Increased income lifts Mayfair profit by 34pc

What you need to know:

  • Mayfair Insurance’s net profit rose by more than a third to Sh362 million in the year ended December on the back of increased income.
  • Total income rose by 13 per cent to Sh2.1 billon. Gross written premium grew from Sh2.4 billion to Sh3 billion, sending net earned premium to Sh1.4 billion.
  • Investment income grew by 12 per cent to Sh244 million, mainly coming from investments in property and equities.

Mayfair Insurance’s net profit rose by more than a third to Sh362 million in the year ended December on the back of increased income.

Total income rose by 13 per cent to Sh2.1 billon. Gross written premium grew from Sh2.4 billion to Sh3 billion, sending net earned premium to Sh1.4 billion.

Investment income grew by 12 per cent to Sh244 million, mainly coming from investments in property and equities.

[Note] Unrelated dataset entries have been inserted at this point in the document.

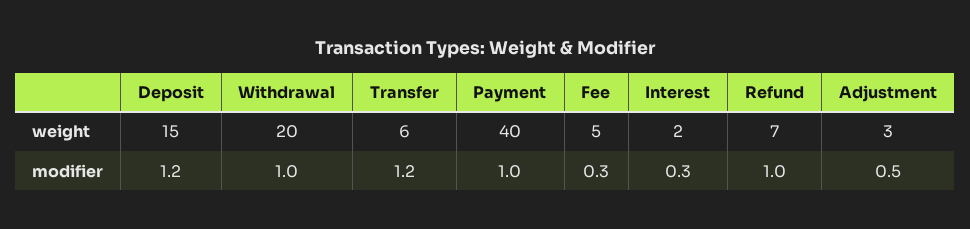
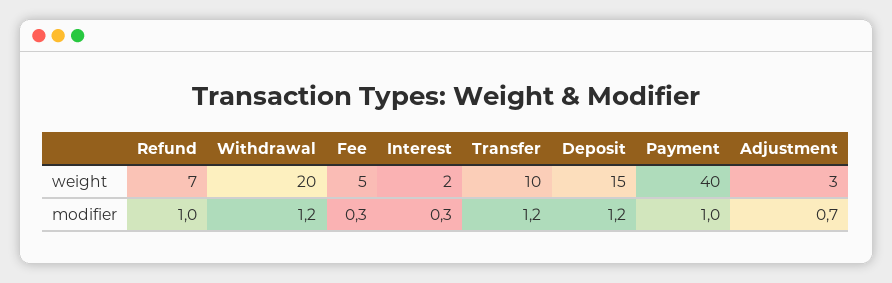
Transfer, weight: 6 -> 10
Withdrawal, modifier: 1 -> 1.2
Adjustment, modifier: 0.5 -> 0.7

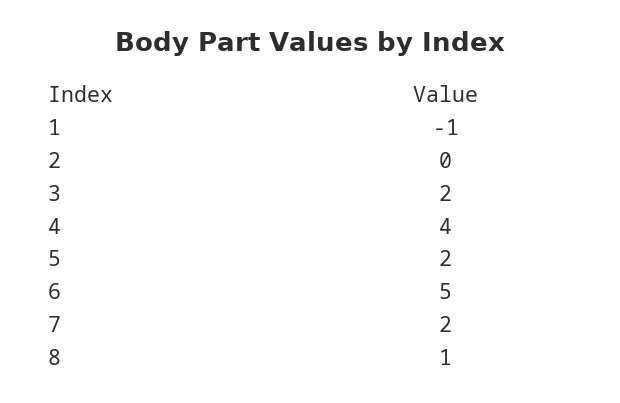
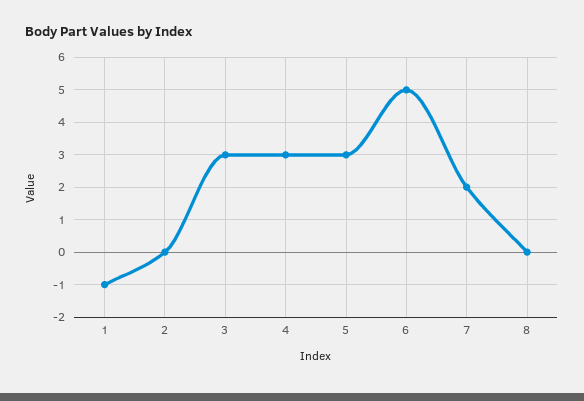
3: 2 -> 3
4: 4 -> 3
5: 2 -> 3
8: 1 -> 0

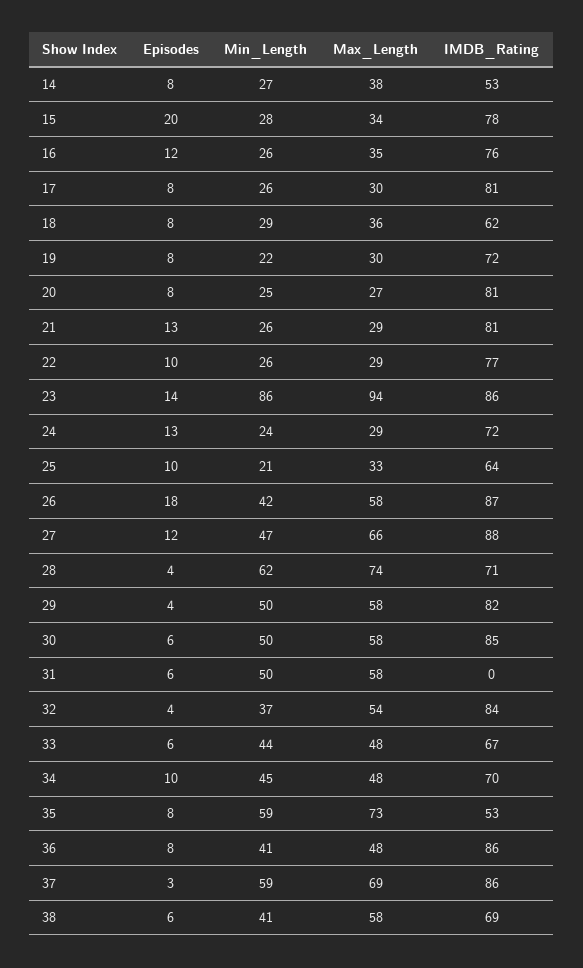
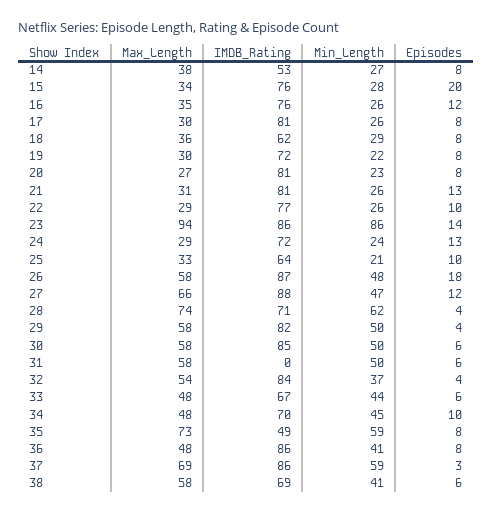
IMDB_Rating, 15: 78 -> 76
Min_Length, 20: 25 -> 23
Max_Length, 21: 29 -> 31
Min_Length, 26: 42 -> 48
IMDB_Rating, 35: 53 -> 49

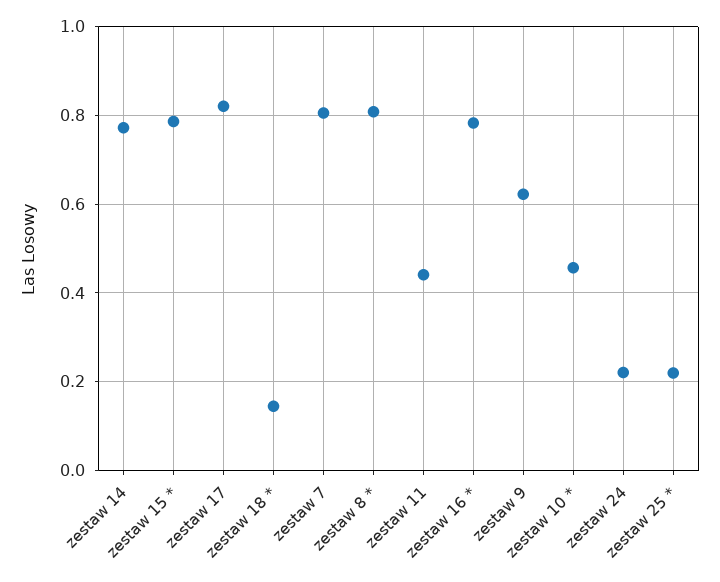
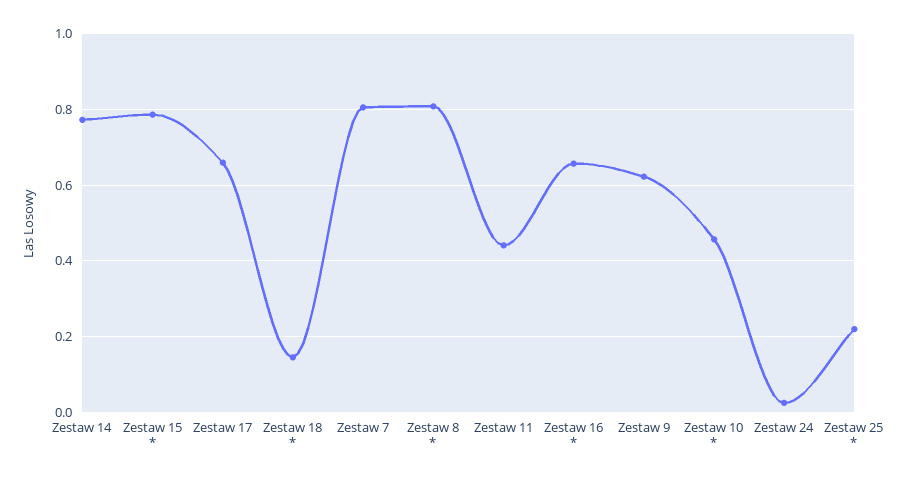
zestaw 17: 0.82 -> 0.66
zestaw 16 *: 0.78 -> 0.66
zestaw 24: 0.22 -> 0.02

However, during the period, claims paid rose by 21 per cent to Sh1.1 billion from Sh875 million. The firm operates in Kenya, Zambia, Tanzania, Rwanda and Uganda.

Mayfair closed the year with insurance contract liabilities valued at Sh1.84 billion, up from Sh1.74 billion in the previous year.

Claims ratio, which is the percentage of claims costs incurred in relation to the premiums earned, improved from 36 percent to 35 percent.

The performance of the privately-held Mayfair bucks the results published by most Nairobi Securities Exchange-listed insurers that have reported a mix of losses and profit declines.

The weaker earnings have been caused by several factors, including the bear run on the NSE and investments in corporate bonds that went into default.

Britam returned a loss of Sh2.2 billion while Sanlam posted Sh1.97 billion loss. UAP sunk into a Sh518 million loss, the first in about 10 years.

Kenya Re’s profit dipped by 36.4 per cent to Sh2.27 billion. CIC, however, saw a 31 per cent rise in profits to Sh625 million.